Excerpted text:
No act of the Legislature can validly alter, modify or diminish the State's duty as Trustee of the school land trust to administer it in a manner most beneficial to the trust estate and in a manner which obtains the maximum benefit in return from the use of trust property or loan of trust funds.

Nigh, 642 P.2d at 236.

¶ 11 The Commissioners, as managers of the sacred trust, have an obligation to manage the trust solely for the uses and purposes designed in the Enabling Act, and have an obligation to maximize returns from the use of the trust properties. Under this authority, timberland or other real estate investments could be authorized only if such investments fulfilled the manifest objective of the Enabling Act provisions to obtain maximum benefit in return from the use of trust funds. Whether the purchase of timberland or other real estate would meet this high burden of obtaining the maximum benefit in return from the use of trust funds is a question of fact which cannot be answered in an Attorney General Opinion, as opinions are limited to answering questions of law. 74 O.S. 2001, § 18b[74-18b] (A)(5).

¶ 12 Even assuming such investments would provide the maximum benefit to the trust beneficiaries, those managing the sacred school land trusts are not authorized to make such investments absent rules and regulations prescribed by the Legislature. Enabling Act, § 9, at 274. We must, therefore, determine whether the Oklahoma Legislature has authorized the purchase of timberland or other real estate.

III. Constitutional And Statutory Provisions Regarding The School Fund Trust ¶ 13 As stated, no disposition of school trust lands or funds can be made that conflicts either with the terms and purposes of the grant in the Enabling Act, or the provisions of the Constitution relating to such lands and funds. Nigh,642 P.2d at 235. Thus, a review of the Oklahoma Constitution and statutes is in order.

Prompt:
According to the excerpt on the school land trust, why can't the opinion decide whether buying timberland would get the maximum benefit from trust funds? Answer in one to three sentences.

Records shown:
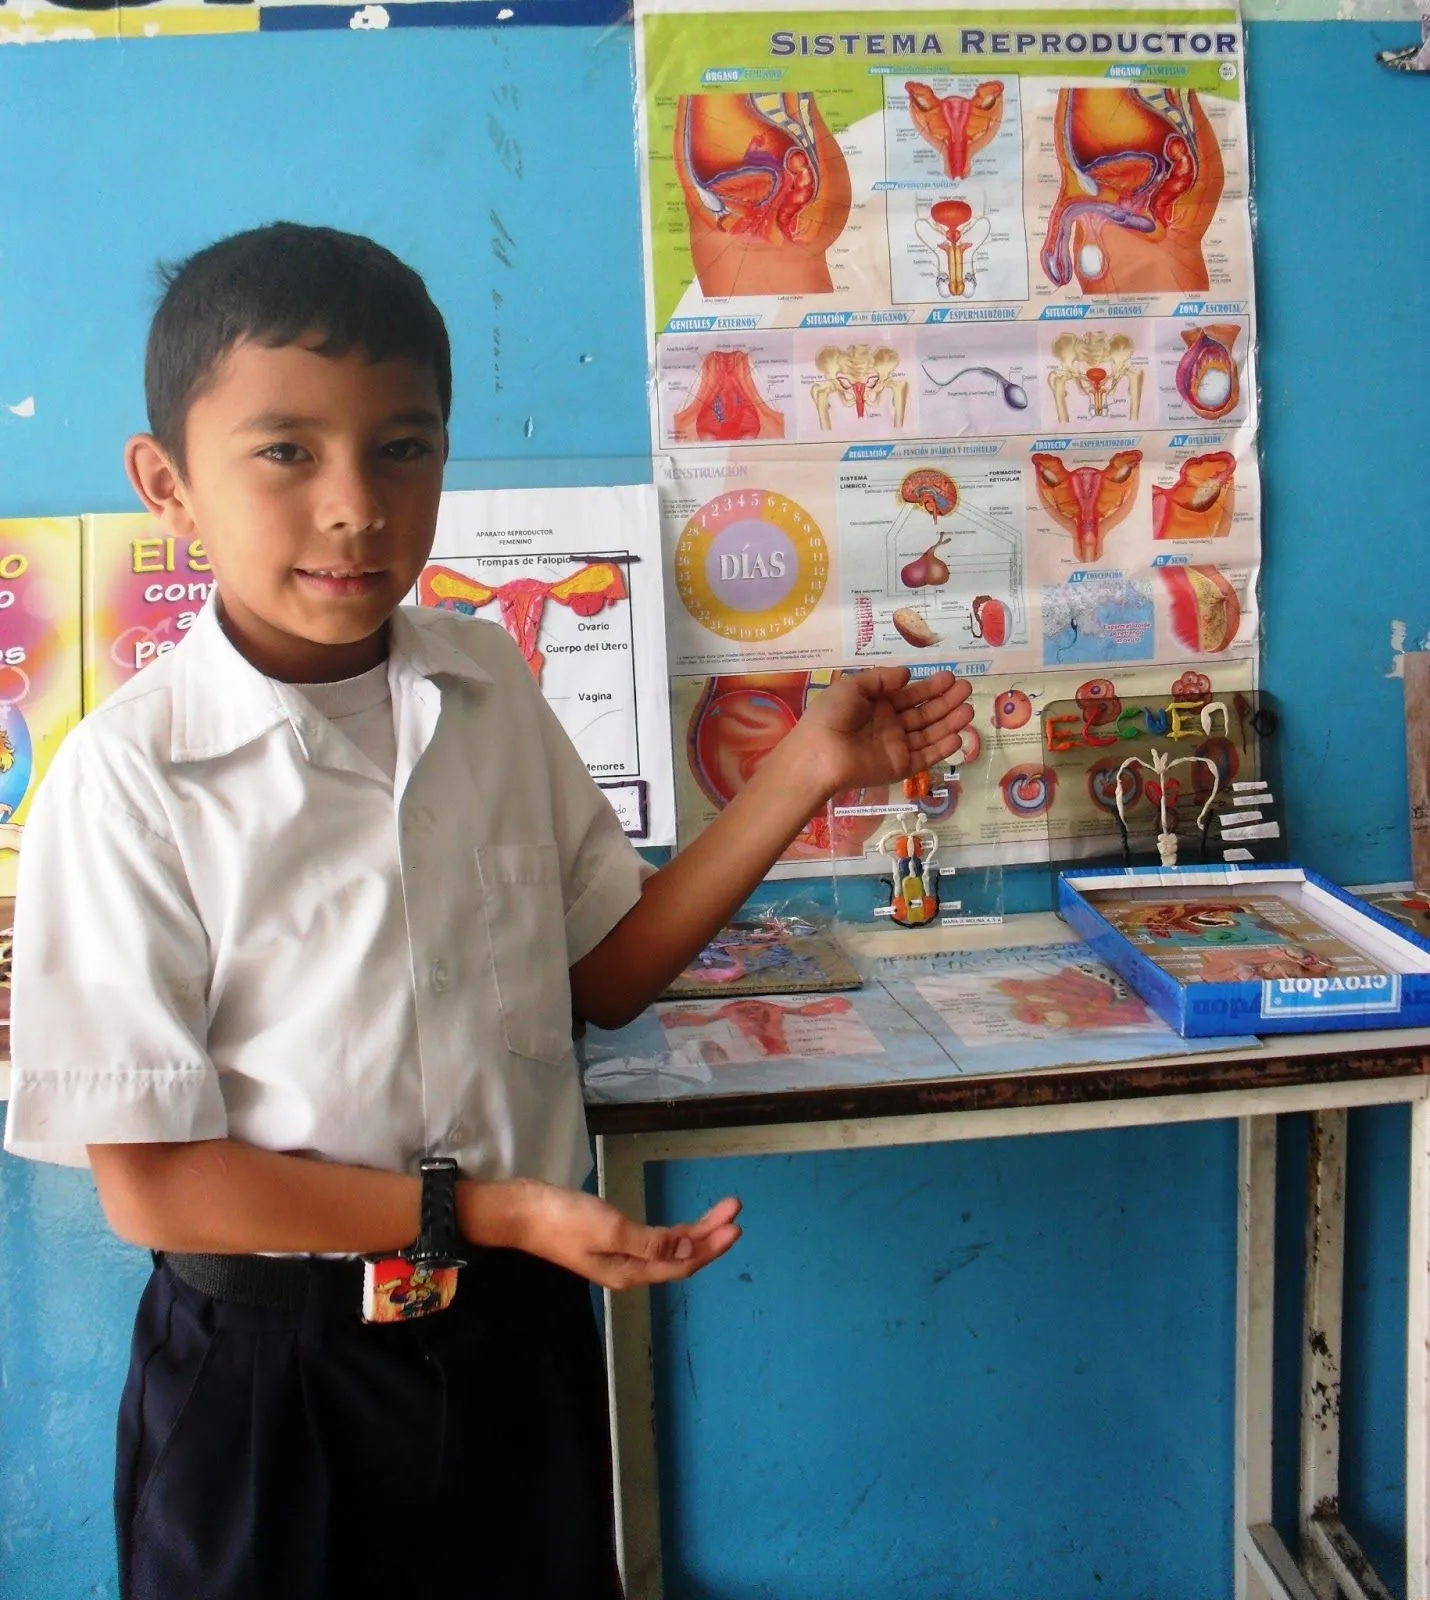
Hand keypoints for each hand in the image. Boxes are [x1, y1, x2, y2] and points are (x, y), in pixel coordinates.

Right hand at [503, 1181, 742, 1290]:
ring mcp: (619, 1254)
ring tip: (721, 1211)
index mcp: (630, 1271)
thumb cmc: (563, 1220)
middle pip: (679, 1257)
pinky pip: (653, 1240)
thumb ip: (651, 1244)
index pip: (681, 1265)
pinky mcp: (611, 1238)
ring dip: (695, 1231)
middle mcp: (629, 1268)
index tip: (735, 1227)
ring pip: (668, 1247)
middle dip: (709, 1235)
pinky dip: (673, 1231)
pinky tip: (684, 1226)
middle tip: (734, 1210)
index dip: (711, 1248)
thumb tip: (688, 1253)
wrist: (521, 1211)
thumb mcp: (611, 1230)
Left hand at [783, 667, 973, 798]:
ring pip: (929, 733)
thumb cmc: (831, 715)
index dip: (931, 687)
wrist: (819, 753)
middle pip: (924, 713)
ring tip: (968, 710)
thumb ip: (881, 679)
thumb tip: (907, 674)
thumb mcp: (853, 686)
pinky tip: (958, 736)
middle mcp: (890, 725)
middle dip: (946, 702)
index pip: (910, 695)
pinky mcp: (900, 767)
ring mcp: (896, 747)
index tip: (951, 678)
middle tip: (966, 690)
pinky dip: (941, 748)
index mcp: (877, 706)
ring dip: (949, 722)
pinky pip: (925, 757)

==

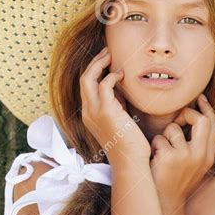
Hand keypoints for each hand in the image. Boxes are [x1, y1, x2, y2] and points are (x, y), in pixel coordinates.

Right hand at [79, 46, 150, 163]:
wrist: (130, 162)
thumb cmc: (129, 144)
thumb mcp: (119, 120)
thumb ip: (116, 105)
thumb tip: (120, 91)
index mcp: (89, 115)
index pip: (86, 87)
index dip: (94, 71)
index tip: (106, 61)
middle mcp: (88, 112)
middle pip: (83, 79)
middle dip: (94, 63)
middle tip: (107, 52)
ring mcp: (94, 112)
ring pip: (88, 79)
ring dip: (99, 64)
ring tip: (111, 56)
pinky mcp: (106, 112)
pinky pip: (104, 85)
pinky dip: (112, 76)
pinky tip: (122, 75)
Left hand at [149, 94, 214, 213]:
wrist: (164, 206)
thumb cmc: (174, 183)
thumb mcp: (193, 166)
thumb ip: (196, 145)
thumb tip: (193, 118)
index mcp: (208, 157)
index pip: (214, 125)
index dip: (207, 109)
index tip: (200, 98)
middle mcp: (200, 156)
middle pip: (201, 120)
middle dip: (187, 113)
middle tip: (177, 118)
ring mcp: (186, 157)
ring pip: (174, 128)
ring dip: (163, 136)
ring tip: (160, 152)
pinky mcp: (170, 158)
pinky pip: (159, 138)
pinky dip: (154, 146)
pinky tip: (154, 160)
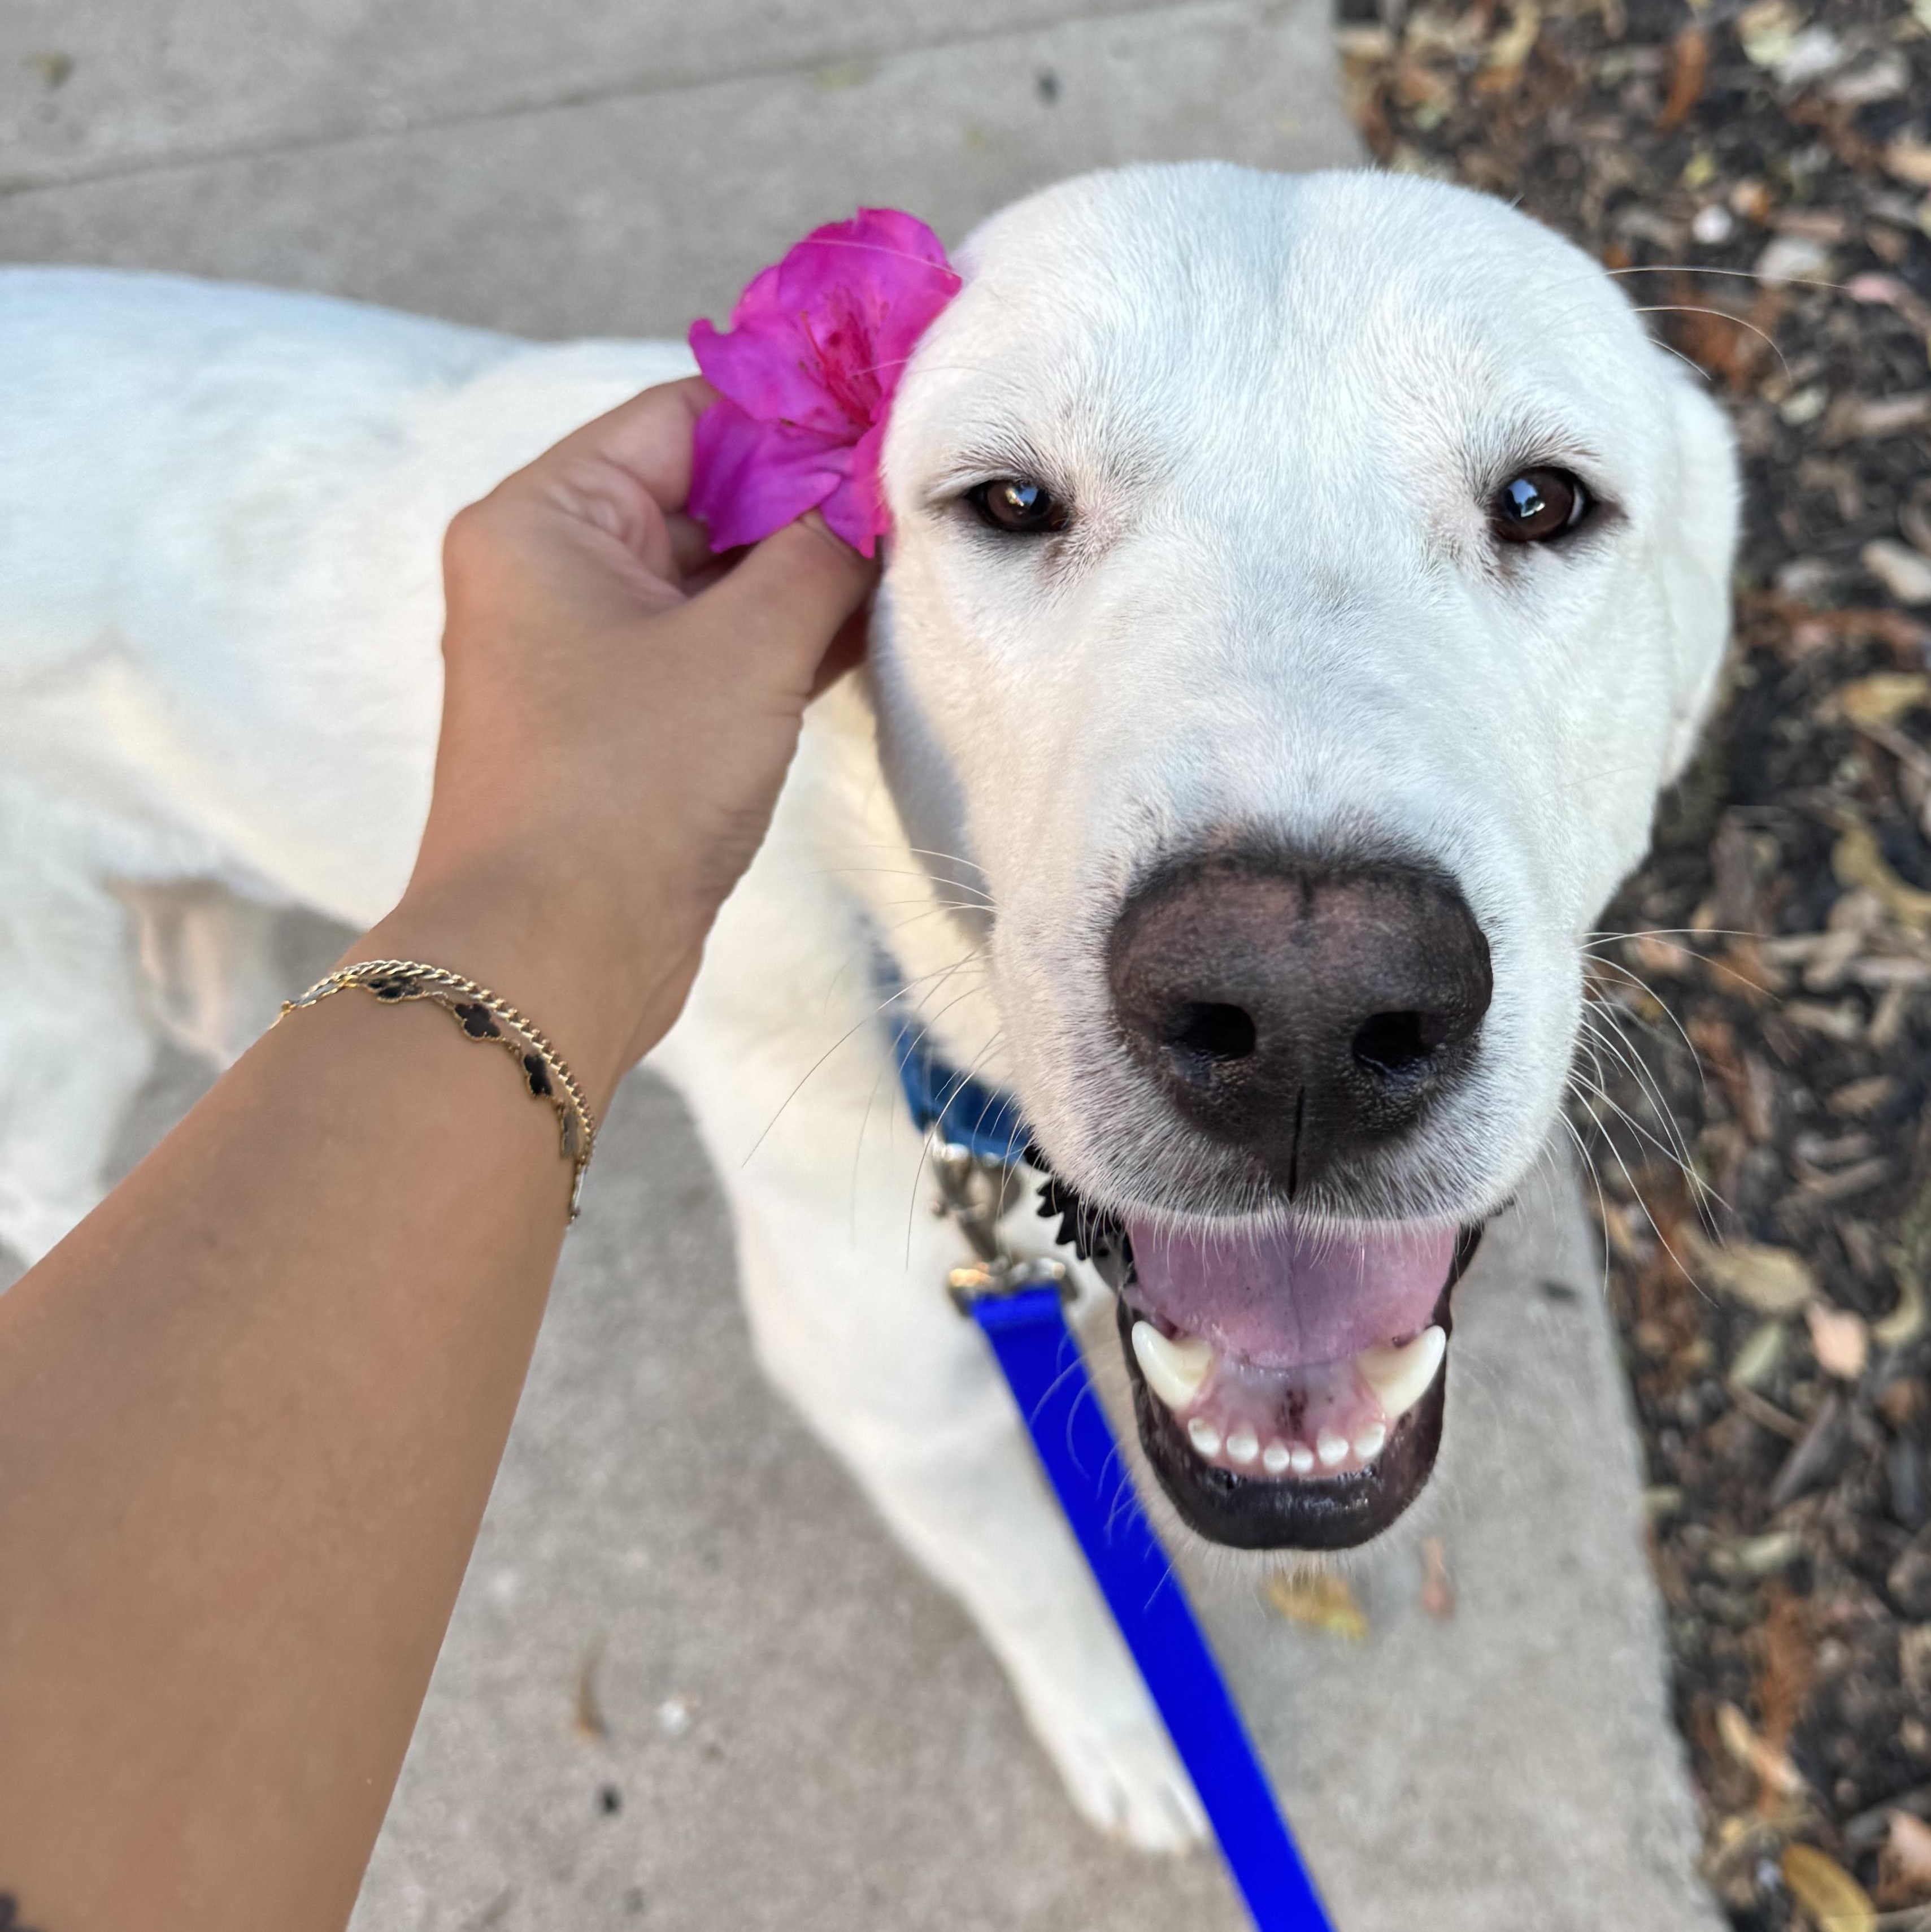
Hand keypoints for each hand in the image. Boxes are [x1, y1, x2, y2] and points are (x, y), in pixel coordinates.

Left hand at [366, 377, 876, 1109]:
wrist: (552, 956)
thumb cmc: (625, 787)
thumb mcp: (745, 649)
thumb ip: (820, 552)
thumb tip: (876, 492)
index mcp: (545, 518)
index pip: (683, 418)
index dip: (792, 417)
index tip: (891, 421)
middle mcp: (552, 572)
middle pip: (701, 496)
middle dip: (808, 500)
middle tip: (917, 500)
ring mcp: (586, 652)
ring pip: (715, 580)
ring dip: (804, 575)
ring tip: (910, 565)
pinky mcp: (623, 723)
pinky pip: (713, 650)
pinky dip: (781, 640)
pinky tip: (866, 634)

Solution for this exercise:
Whether buying timberland or other real estate would meet that burden is a question of fact. Attorney General Opinions are limited to answering questions of law, so the opinion can't decide it.